Gingered Chicken Noodle Soup
It’s debatable whether chicken noodle soup can cure the common cold, but it’s undeniable that it makes you feel better. The aroma of the simmering chicken, vegetables, and herbs alone will soothe anyone’s aching bones.
For the stock:
- 1 (4-pound) chicken
- 3 medium carrots, peeled and sliced
- 2 medium yellow onions, quartered
- 2 stalks celery, sliced
- 1 head garlic, smashed
- 1 (2-inch) piece fresh ginger, sliced
- 10 sprigs thyme
- 12 cups water
For the soup:
- 2 medium carrots, small dice
- 2 stalks celery, small dice
- 1 small yellow onion, small dice
- 1 tablespoon kosher salt
- 1 pound dry egg noodles, broken up if long
- 1Combine all ingredients for the stock in a large stockpot and bring to a boil over high heat. Reduce heat to medium low and simmer until chicken is fully cooked and meat is falling off the bone, about 1 hour.
- 2Remove chicken from the pot and set aside to cool; strain the stock, discarding the vegetables. When chicken is cool enough to handle, remove skin and shred the chicken into 1/2-inch-wide pieces. Discard skin and bones and reserve meat.
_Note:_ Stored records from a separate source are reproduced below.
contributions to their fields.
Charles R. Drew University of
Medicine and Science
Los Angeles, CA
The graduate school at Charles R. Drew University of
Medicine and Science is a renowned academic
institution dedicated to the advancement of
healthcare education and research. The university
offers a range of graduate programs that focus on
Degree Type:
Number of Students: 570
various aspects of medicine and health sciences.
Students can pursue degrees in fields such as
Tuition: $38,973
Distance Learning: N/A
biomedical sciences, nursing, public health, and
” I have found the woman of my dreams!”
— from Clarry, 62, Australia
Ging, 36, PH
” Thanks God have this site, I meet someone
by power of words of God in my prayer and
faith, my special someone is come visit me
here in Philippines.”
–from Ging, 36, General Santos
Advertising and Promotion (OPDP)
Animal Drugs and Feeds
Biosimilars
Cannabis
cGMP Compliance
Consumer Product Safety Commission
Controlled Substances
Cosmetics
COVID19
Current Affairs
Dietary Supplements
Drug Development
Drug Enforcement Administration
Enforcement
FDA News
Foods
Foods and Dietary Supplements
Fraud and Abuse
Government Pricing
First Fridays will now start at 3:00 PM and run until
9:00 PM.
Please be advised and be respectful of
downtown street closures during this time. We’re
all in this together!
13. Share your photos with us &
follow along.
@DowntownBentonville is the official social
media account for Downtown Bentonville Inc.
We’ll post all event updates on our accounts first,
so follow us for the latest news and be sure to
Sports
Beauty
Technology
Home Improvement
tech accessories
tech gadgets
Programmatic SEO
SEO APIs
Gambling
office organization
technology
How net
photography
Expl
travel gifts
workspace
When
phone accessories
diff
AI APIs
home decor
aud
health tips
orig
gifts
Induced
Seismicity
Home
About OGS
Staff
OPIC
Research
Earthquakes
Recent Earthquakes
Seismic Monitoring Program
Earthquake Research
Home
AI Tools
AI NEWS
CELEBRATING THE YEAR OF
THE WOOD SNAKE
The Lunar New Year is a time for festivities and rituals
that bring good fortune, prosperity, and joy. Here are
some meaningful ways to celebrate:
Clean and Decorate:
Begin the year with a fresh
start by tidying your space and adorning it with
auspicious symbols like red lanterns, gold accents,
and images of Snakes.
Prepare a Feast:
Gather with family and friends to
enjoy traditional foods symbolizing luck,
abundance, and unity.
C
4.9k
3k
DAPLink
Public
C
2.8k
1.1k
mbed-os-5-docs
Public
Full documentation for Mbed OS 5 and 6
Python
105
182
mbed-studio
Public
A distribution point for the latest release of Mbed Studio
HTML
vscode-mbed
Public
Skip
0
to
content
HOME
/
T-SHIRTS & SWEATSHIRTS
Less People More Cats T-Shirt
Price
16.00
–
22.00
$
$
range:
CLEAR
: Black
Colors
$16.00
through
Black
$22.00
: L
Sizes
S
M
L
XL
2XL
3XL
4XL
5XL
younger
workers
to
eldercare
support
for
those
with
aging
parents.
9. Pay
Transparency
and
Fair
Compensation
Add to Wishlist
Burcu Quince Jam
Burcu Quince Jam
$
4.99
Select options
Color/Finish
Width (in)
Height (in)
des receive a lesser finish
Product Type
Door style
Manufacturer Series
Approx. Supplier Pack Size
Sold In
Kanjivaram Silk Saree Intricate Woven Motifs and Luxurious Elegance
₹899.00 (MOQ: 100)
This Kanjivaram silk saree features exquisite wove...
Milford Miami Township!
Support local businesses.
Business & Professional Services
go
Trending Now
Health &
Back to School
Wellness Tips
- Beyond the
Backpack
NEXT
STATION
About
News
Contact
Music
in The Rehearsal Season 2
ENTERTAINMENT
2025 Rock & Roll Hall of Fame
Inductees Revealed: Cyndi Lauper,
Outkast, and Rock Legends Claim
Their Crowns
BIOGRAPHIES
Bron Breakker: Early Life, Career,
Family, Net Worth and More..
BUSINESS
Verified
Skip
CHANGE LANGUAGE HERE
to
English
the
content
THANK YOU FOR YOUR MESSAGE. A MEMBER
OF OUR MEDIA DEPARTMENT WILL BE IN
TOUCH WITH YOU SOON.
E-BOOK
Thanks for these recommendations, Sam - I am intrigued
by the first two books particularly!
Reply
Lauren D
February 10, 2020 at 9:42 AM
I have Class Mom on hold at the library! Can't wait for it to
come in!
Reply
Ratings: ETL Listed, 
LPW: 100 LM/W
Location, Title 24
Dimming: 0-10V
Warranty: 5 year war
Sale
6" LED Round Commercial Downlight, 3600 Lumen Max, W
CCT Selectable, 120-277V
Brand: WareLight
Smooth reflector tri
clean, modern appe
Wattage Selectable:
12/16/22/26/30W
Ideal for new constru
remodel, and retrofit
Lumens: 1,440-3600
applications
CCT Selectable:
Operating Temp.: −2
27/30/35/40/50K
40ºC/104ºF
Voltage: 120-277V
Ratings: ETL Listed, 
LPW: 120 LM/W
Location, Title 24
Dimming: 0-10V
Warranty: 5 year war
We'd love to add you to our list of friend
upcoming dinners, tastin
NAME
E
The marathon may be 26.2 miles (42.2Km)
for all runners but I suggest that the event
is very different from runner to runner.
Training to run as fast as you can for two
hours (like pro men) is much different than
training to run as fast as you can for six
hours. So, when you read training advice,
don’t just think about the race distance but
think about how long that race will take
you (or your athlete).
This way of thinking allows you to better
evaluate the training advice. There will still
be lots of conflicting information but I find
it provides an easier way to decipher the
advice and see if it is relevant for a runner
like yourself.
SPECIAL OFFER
- 3Return the stock to the stockpot and add the fresh vegetables; bring to a boil. Reduce heat to medium low and simmer until vegetables are tender, about 7 minutes. Return shredded chicken to the soup.
- 4Bring a pot of salted water to a boil over high heat. Add egg noodles and simmer until almost completely cooked, about 4 minutes; drain noodles.
- 5Add cooked noodles to the soup and season with salt and freshly ground pepper.
Beverage pairing: Gustave Lorentz Pinot Blanc Réserve, France. This wine is crisp, firm, and bright, making it a nice contrast to the soft, creamy noodles and gentle stock. In addition, its citrus- and apple-tinged fruit has a hint of spice, which will harmonize nicely with the gingered broth.